Three Iranian-Americans released by Iran in a prisoner swap over the weekend are receiving medical attention in Germany before returning to the United States. Washington Post reporter Jason Rezaian, a native of Marin County, former Marine Amir Hekmati and Christian pastor Saeed Abedini were imprisoned in Iran on unrelated charges. U.S. diplomats negotiated their release, along with the release of a fourth American who chose to stay in Iran, in exchange for the release of seven Iranian-Americans imprisoned in the United States.
The U.S. has participated in multiple prisoner exchanges in the last decade, including a 2014 exchange with the Taliban in Afghanistan for prisoner of war Bowe Bergdahl, but this is only the second time Iran has engaged in a prisoner swap since the suspension of U.S.-Iran diplomatic negotiations in 1979.

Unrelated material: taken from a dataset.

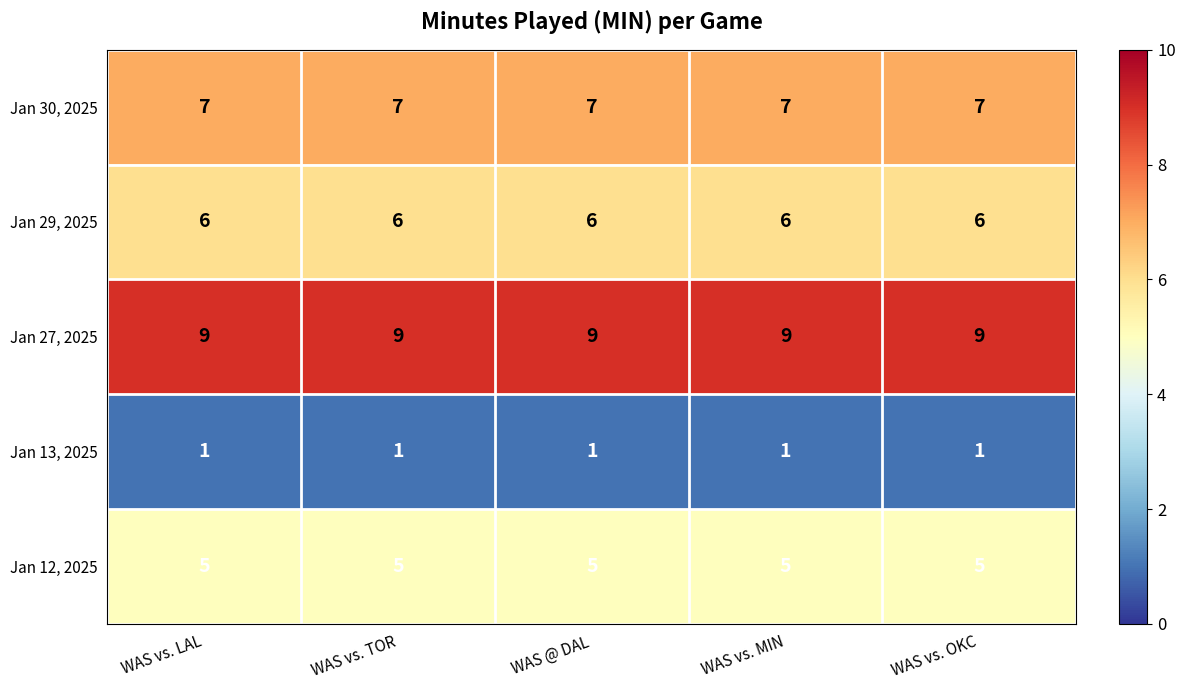

The value of Jan 12, 2025 at WAS vs. LAL is 7. True or false?

False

In 2009, the Iranian government arrested Americans Sarah Shourd, Shane Bauer and Josh Fattal, who were hiking in Kurdish-controlled northern Iraq and mistakenly crossed the border into Iran. Shourd, who worked in Damascus at the time of the arrest, was held in solitary confinement in a prison in Tehran for the entirety of her incarceration. U.S. diplomats secured Shourd's release in September 2010 after Oman agreed to serve as a third-party negotiator with Taliban representatives. Bauer and Fattal were released in 2011.
Shourd, who now lives in Oakland, told KQED's Mina Kim on Tuesday that this weekend's prisoner exchange is an "incredible triumph of diplomacy," and that she had hoped the Americans' release would coincide with last week's lifting of economic sanctions on Iran, as stipulated in the Iran nuclear deal negotiated by the Obama administration.